# Short task:
In the memo on proof certificates, what does the author distinguish a proof certificate from?

# Text segment:
In the Safeguarded AI programme thesis[1], proof certificates or
certifying algorithms are relied upon in the theory of change. Let’s
discuss!
From the thesis:
Proof certificates are a quite broad concept, introduced by[33] : a
certifying algorithm is defined as one that produces enough metadata
about its answer that the answer’s correctness can be checked by an
algorithm which is so simple that it is easy to understand and to
formally verify by hand.
A certifying algorithm is an algorithm that produces, with each
output, a certificate or witness (easy-to-verify proof) that the
particular output has not been compromised by a bug. A user of a
certifying algorithm inputs x, receives the output y and the
certificate w, and then checks, either manually or by use of a
program, that w proves that y is a correct output for input x. In this
way, he/she can be sure of the correctness of the output without
having to trust the algorithm.
In this memo, I do an overview by distinguishing a proof cert from a
constructive proof, and dive shallowly into the paper. Then I ruminate
on how this might apply in AI contexts.

# Extracted data:
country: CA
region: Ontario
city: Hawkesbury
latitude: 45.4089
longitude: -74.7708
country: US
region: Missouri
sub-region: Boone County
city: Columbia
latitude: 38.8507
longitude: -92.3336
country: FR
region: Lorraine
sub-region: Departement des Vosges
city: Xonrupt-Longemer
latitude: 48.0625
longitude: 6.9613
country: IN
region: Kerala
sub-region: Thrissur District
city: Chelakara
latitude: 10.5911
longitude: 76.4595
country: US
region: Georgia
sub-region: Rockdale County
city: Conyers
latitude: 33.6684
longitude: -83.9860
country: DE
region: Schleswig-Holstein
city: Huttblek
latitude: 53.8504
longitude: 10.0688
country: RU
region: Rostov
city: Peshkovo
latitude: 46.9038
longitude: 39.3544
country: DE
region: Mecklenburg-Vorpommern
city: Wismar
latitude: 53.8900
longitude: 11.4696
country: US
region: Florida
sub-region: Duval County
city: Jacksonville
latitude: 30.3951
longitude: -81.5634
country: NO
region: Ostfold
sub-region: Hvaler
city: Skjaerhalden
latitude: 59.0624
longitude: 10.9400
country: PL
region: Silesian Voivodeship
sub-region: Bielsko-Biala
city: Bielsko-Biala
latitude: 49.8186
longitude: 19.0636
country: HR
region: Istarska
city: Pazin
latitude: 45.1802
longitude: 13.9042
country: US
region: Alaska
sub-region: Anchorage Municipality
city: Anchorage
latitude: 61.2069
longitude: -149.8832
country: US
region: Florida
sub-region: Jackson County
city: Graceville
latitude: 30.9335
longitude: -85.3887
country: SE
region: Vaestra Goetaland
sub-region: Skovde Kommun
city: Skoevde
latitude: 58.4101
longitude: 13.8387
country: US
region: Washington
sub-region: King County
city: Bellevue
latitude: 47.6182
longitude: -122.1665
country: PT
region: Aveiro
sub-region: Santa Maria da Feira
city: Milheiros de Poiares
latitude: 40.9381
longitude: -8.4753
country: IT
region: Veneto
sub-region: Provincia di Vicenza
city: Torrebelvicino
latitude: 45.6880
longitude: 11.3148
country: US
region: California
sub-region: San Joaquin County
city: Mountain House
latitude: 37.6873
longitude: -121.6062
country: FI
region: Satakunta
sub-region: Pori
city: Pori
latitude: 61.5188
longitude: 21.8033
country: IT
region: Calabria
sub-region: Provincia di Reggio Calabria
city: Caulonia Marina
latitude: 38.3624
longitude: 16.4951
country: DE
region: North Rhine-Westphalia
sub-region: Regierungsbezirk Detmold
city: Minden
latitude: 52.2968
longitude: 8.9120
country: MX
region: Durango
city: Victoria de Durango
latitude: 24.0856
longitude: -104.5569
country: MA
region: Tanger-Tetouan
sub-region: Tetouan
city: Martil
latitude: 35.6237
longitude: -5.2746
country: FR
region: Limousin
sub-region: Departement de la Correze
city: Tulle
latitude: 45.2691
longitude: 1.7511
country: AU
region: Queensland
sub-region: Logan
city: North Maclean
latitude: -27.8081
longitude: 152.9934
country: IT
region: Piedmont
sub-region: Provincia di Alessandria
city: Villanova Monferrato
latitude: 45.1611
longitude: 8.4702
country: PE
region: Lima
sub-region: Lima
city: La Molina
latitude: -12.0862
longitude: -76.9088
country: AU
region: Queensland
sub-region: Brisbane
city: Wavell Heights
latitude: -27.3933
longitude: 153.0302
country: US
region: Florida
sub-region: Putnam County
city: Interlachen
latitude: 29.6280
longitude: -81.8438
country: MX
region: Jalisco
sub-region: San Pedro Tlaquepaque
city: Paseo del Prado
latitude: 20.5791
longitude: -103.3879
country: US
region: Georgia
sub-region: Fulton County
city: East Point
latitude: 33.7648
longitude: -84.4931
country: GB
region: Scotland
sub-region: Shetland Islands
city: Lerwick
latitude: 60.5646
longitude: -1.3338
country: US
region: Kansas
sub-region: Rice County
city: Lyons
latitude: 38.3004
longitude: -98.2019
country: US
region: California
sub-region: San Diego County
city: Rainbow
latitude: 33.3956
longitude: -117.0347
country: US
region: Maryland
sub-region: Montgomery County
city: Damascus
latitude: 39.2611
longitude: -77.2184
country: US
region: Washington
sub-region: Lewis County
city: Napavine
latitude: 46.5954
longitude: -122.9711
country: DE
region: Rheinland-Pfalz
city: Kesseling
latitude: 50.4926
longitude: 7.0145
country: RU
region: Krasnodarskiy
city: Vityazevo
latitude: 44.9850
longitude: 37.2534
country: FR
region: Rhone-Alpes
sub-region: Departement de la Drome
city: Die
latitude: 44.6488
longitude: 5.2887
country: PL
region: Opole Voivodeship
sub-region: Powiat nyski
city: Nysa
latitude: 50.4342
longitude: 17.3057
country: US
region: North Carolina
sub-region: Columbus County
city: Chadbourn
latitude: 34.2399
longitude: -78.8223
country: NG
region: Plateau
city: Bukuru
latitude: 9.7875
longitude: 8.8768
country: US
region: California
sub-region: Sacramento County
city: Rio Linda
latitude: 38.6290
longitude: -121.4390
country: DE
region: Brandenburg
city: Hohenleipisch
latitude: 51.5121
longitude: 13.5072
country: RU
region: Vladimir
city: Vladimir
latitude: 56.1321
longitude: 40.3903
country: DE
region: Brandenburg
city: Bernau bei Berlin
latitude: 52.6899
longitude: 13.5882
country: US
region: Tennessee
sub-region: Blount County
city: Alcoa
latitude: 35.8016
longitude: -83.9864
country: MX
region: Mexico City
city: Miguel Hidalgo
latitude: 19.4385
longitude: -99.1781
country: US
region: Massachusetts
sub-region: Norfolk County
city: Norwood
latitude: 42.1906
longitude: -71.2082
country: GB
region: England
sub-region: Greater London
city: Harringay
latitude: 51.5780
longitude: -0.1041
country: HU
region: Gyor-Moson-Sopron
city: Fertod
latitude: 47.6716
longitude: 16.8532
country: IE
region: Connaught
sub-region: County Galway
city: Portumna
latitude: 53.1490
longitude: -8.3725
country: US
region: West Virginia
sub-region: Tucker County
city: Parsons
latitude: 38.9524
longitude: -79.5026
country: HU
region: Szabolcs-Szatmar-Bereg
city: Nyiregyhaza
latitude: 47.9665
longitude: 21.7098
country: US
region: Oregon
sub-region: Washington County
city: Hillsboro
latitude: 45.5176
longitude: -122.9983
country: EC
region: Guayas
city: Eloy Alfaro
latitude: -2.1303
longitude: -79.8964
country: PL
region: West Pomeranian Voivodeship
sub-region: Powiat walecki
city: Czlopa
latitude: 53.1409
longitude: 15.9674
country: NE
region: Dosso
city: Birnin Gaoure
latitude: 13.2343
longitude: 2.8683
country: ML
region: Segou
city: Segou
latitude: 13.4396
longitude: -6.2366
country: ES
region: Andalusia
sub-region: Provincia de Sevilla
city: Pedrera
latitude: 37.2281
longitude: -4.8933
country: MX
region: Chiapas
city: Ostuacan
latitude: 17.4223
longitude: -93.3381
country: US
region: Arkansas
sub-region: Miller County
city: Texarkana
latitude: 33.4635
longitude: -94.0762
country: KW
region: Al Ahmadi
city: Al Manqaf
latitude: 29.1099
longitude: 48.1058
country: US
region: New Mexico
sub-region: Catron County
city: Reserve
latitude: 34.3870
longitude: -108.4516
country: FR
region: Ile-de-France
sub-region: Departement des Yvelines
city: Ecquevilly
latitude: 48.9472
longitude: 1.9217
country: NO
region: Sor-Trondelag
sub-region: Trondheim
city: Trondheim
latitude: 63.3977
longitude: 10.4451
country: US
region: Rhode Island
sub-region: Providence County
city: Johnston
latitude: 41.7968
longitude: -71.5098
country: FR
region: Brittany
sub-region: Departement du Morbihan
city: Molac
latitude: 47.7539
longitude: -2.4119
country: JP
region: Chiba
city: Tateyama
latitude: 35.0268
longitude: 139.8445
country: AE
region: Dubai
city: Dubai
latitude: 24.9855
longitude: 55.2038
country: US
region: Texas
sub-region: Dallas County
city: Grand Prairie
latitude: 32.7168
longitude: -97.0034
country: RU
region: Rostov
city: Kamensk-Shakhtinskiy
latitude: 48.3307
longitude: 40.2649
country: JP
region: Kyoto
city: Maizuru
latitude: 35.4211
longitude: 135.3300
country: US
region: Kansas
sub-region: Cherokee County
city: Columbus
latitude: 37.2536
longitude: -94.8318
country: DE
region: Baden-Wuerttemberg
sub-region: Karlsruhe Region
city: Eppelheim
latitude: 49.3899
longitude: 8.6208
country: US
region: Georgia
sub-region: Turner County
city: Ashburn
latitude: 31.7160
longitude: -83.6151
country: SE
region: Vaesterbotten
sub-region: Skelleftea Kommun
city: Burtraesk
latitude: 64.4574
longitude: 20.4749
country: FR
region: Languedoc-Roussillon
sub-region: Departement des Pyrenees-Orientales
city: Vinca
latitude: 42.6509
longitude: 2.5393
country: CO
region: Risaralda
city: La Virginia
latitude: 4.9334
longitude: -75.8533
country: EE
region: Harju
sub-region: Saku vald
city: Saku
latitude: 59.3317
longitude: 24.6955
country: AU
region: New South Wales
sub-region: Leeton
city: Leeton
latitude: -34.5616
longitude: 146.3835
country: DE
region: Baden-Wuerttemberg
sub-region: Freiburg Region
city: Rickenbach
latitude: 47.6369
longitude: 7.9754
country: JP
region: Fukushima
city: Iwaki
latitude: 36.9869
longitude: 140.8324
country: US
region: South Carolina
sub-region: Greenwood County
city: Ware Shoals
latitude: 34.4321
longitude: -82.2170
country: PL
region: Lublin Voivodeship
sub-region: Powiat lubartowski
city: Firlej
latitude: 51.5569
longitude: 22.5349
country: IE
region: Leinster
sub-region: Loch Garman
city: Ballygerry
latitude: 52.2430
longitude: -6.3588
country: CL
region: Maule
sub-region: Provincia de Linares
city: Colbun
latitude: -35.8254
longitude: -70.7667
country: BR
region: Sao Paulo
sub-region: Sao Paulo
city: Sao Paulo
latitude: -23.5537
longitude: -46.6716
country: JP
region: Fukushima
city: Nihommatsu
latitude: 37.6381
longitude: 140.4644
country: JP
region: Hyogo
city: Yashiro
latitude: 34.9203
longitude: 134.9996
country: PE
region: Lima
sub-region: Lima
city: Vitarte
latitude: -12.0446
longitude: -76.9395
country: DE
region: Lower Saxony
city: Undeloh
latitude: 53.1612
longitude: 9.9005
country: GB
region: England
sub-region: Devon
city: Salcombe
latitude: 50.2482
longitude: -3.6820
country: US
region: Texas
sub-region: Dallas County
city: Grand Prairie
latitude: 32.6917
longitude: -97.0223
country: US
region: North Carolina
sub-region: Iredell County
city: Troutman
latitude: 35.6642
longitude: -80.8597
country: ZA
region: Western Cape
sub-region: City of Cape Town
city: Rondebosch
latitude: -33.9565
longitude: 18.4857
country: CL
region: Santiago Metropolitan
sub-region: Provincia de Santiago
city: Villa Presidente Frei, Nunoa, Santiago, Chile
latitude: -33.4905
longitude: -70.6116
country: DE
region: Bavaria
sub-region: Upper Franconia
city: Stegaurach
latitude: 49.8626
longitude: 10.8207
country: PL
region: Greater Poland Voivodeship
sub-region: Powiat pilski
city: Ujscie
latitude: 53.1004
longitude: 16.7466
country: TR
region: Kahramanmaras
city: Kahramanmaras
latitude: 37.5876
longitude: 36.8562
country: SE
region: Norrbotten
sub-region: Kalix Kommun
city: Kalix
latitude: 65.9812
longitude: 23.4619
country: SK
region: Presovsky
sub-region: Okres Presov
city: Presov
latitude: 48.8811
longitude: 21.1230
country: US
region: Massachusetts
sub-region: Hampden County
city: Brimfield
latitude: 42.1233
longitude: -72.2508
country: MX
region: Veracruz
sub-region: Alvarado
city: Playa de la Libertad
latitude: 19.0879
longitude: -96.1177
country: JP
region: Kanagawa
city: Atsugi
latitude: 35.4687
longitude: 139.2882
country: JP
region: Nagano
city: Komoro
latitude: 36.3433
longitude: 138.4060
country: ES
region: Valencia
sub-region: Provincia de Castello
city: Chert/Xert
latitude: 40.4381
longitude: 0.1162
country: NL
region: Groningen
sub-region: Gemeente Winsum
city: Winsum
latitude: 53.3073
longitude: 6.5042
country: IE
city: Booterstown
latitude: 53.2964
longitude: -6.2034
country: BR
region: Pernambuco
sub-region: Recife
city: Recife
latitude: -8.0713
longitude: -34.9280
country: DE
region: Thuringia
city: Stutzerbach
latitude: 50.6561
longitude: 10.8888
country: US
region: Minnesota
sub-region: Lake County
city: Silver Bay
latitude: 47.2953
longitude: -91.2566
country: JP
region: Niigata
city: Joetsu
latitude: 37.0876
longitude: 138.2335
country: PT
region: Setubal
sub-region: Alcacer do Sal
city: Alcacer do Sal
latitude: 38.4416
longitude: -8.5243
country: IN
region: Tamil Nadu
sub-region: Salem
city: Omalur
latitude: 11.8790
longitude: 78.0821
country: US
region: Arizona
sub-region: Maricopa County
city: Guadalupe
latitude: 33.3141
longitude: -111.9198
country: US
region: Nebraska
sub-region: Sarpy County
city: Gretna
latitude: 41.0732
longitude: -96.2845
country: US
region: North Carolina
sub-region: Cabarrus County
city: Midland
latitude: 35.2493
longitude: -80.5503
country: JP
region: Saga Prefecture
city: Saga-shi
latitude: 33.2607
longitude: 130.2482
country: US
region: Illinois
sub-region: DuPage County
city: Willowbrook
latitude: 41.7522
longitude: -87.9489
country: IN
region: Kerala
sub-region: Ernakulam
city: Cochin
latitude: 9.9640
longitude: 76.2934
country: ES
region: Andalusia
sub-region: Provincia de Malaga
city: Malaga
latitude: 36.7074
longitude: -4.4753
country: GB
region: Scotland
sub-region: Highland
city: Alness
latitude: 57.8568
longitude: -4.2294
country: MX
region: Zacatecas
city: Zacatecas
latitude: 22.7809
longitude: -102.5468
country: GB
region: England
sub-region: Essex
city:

# Output for this exercise:
A constructive proof.